I think you have a weird request but a good one. You're requiring it to be an exclusive dating scenario, but yet you have already kissed someone else and you have been dating this guy for 4 months. I think you need to realise what you really want, is it the man you are with?
Just to keep your relationship honest, I would tell him when he comes back to town- there's no reason stressing out his vacation. When he returns and hears the news he probably will over-react and be a little upset, but it is for the best. If there isn't honesty in the relationship then imagine down the road! (There won't be much trust/honesty)
Also, your assumptions as to him cheating on you, I presume are false. You are using a defensive mechanism called projection. To rationalize that you are okay in what you did- you pictured him sleeping with someone else; in turn, this makes your fault his problem. This is a very common technique that is sub-conscious. I would recommend that you drop your assumptions and don't ask him about anything. Let him come clean on his own, if he has cheated on you- then you know where you stand. If you ask him, he will deny it.
Its better finding out from the person who comits a crime that they realised they were wrong and are looking to get over some bad habbits, than to hear them continue making the same mistake and make it someone else's fault.
Best regards,
ArtistBBoy
Most Helpful Opinions
My opinion? Don't tell him. It can cause him to not trust you. If he has honesty issues, then he'll be sensitive to them in you.

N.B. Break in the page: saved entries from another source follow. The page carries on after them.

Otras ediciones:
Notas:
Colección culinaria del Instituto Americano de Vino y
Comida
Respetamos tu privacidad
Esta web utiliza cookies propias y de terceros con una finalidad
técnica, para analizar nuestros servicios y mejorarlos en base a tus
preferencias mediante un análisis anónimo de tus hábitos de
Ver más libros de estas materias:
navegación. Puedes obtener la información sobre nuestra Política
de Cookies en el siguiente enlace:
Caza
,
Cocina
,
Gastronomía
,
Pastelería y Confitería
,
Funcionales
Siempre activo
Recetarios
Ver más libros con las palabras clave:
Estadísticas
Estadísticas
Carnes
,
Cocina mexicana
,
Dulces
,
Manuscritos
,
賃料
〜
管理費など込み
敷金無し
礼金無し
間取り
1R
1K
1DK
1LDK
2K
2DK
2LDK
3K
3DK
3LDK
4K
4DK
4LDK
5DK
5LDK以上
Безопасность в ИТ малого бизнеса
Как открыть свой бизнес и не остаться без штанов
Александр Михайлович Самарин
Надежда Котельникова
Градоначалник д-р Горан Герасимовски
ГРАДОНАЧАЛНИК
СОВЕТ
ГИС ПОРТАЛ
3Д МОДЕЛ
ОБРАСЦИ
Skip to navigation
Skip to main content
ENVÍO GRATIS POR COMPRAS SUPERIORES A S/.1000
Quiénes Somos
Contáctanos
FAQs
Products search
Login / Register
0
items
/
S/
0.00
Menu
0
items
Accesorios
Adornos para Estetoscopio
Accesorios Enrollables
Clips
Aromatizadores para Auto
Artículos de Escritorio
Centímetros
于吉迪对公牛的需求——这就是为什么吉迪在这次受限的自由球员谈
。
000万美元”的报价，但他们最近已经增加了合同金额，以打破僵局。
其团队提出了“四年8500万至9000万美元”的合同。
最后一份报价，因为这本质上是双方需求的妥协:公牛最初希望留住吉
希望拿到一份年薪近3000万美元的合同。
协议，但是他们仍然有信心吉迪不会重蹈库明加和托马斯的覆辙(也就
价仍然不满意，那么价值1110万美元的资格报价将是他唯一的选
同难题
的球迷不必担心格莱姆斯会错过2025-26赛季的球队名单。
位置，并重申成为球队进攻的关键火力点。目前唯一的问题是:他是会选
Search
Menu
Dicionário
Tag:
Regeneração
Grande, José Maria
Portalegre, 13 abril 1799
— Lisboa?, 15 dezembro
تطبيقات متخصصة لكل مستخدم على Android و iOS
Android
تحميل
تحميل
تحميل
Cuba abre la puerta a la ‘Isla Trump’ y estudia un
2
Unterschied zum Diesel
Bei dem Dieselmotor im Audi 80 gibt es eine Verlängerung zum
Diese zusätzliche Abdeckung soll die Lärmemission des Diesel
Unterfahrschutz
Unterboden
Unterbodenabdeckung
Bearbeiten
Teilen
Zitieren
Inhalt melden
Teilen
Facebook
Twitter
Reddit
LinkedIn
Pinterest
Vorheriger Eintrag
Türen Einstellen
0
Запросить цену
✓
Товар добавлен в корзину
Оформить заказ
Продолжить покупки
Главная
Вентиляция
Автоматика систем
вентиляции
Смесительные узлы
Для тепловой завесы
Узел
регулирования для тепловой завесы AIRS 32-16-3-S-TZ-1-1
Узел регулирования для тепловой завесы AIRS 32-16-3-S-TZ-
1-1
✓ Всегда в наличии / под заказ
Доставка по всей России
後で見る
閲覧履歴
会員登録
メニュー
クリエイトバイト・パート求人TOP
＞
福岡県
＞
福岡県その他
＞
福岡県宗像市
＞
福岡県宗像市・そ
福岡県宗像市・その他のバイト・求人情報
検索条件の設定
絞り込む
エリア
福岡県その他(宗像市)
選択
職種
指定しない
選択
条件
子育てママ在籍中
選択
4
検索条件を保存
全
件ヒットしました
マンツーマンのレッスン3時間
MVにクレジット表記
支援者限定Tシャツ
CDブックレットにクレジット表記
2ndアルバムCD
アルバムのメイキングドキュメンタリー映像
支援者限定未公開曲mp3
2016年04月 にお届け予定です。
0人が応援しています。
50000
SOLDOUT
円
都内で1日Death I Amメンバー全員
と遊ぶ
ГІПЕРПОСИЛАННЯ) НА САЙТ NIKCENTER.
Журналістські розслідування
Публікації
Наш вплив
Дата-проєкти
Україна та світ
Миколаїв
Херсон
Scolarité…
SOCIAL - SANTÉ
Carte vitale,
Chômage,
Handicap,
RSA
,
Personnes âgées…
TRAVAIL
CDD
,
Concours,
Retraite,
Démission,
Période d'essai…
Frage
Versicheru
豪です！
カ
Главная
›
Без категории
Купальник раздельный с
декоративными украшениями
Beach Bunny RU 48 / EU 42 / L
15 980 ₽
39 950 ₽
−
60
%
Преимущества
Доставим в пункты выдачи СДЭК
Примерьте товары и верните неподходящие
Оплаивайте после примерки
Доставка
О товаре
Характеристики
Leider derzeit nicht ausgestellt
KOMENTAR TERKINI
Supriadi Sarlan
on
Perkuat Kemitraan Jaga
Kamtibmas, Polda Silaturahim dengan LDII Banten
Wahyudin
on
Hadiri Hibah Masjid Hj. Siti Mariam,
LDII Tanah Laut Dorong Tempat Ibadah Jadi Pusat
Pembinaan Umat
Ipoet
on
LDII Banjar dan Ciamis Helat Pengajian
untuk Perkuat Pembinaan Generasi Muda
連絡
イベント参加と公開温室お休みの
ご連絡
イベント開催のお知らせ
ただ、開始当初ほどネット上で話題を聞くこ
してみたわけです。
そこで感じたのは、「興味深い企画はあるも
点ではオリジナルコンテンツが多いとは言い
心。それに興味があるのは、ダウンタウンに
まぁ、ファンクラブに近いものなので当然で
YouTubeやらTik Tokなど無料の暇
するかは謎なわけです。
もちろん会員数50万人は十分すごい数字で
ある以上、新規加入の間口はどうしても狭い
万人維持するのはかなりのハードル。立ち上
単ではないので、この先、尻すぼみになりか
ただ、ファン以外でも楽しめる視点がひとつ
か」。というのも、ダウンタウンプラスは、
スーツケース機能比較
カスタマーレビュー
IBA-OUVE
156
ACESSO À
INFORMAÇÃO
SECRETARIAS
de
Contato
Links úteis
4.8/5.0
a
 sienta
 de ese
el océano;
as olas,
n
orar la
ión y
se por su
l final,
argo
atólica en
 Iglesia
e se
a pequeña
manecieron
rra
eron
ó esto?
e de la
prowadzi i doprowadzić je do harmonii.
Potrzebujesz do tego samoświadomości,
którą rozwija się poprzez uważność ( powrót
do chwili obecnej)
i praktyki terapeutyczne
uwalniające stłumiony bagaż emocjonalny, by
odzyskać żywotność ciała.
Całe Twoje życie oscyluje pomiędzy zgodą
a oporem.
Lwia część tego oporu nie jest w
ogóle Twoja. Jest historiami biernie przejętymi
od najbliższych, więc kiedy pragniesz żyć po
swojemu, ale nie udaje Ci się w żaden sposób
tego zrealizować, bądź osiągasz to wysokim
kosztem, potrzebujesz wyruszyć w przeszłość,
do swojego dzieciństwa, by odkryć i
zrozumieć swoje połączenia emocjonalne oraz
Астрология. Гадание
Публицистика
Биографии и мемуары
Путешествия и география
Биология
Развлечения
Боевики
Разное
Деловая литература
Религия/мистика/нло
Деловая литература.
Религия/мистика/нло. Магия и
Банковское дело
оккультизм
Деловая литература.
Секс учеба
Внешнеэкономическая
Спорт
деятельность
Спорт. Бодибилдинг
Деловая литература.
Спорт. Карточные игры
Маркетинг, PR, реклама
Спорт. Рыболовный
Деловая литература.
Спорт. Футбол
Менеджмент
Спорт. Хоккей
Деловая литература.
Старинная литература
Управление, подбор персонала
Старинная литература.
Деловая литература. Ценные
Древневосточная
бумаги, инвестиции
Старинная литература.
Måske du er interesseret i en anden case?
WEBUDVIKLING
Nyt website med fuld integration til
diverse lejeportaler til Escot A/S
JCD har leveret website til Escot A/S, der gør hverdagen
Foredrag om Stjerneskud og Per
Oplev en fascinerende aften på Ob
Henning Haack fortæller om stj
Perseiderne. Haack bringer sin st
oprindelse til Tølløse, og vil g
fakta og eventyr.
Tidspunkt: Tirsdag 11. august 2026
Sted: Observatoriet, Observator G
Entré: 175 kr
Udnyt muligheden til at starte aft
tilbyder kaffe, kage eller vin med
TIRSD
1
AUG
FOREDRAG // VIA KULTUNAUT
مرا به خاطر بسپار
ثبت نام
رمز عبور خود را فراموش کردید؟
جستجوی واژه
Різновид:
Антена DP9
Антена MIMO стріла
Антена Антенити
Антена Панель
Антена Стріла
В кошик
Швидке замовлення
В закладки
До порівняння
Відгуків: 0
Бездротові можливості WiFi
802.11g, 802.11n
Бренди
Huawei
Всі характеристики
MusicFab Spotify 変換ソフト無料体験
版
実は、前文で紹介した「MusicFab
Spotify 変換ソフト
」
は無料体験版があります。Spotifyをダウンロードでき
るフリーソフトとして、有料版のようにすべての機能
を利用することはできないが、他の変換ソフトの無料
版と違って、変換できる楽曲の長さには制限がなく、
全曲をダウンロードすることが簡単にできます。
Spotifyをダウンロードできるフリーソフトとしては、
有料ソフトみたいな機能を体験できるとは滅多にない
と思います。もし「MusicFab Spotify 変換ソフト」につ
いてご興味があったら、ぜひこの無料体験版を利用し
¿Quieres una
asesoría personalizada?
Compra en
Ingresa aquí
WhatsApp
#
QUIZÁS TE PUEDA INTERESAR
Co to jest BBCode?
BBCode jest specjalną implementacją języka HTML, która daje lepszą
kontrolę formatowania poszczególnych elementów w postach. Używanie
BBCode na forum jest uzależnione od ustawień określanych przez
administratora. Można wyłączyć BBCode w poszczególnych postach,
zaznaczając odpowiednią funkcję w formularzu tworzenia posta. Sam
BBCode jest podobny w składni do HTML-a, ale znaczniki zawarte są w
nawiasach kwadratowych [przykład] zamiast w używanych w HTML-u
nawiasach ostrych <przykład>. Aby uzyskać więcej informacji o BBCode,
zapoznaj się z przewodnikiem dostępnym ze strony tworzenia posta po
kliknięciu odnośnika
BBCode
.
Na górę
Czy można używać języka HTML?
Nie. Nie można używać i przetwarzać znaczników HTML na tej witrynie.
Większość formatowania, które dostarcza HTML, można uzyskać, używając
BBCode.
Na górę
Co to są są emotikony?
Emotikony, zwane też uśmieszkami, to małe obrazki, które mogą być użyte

I'm not clear on some of your message.
"...one mention of the word girlfriend". You or the presumed 'other party'?
"...he still sees it as a bit of fun". You or the vacation.
Would you send me a friend request?
I don't send out friend requests because they may be misinterpreted, or considered a boundary violation, or an invasion.
But I would like to be friends with you.
Ted
No, you are not exclusive. Until the point you are exclusive and he stops seeing this as a bit of fun, you owe him nothing. The whole point of being exclusive is to get each other to stop seeing others and he has not asked for that and apparently isn't ready either, which at one month and four dates, is not a surprise.
So, you were fine to kiss this other guy and only owe it to yourself to consider that maybe you are not comfortable with that. There is something to be said about focusing your energy and attention on one guy considering you have dated for a little bit now. But that is something you owe to yourself to consider, not him.